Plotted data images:

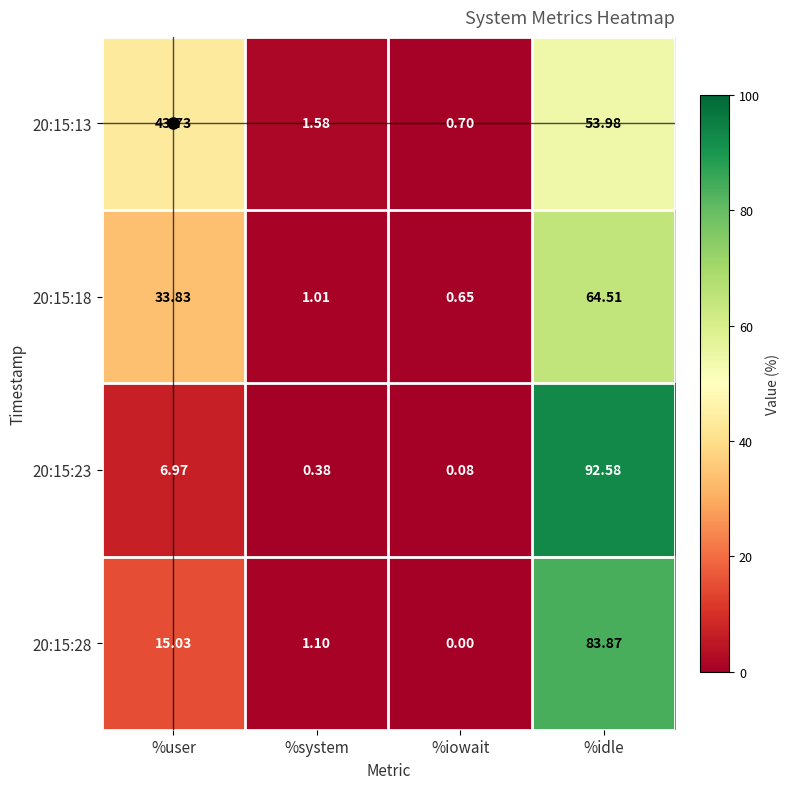

Which series has the widest spread of values?

20:15:23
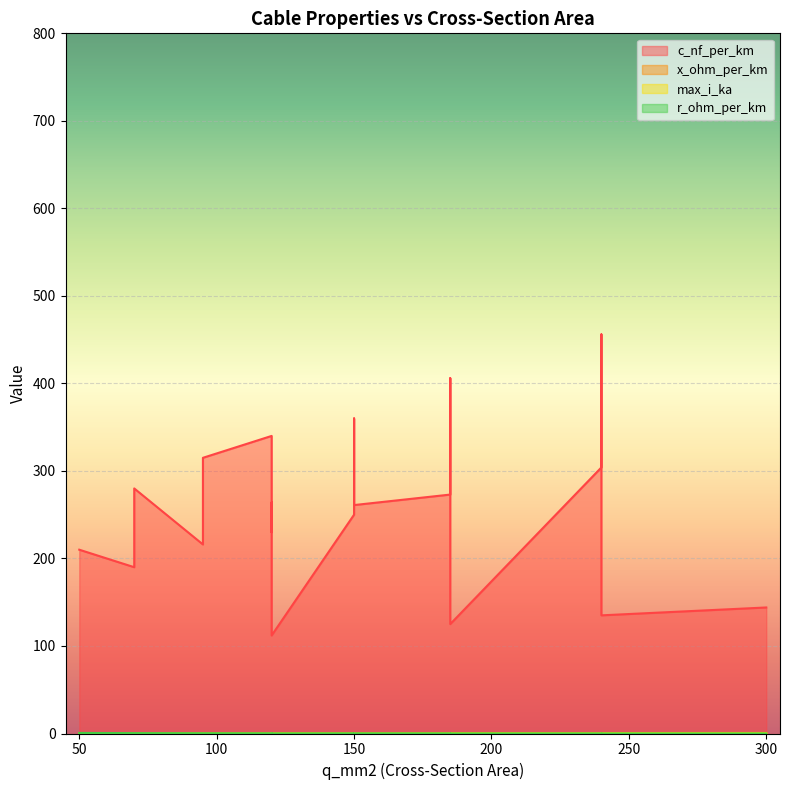

Which series changed the most between 240 and 300?

c_nf_per_km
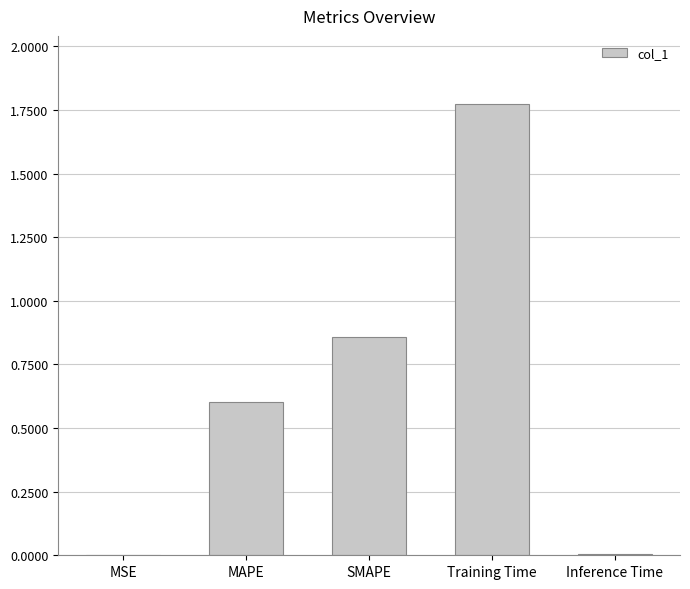

How many categories are shown in the chart?

5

What is expected:
Reproduce every line of the entries word for word, omitting the images.

Solved problem:
Which series has the widest spread of values?

20:15:23

Which series changed the most between 240 and 300?

c_nf_per_km

How many categories are shown in the chart?

5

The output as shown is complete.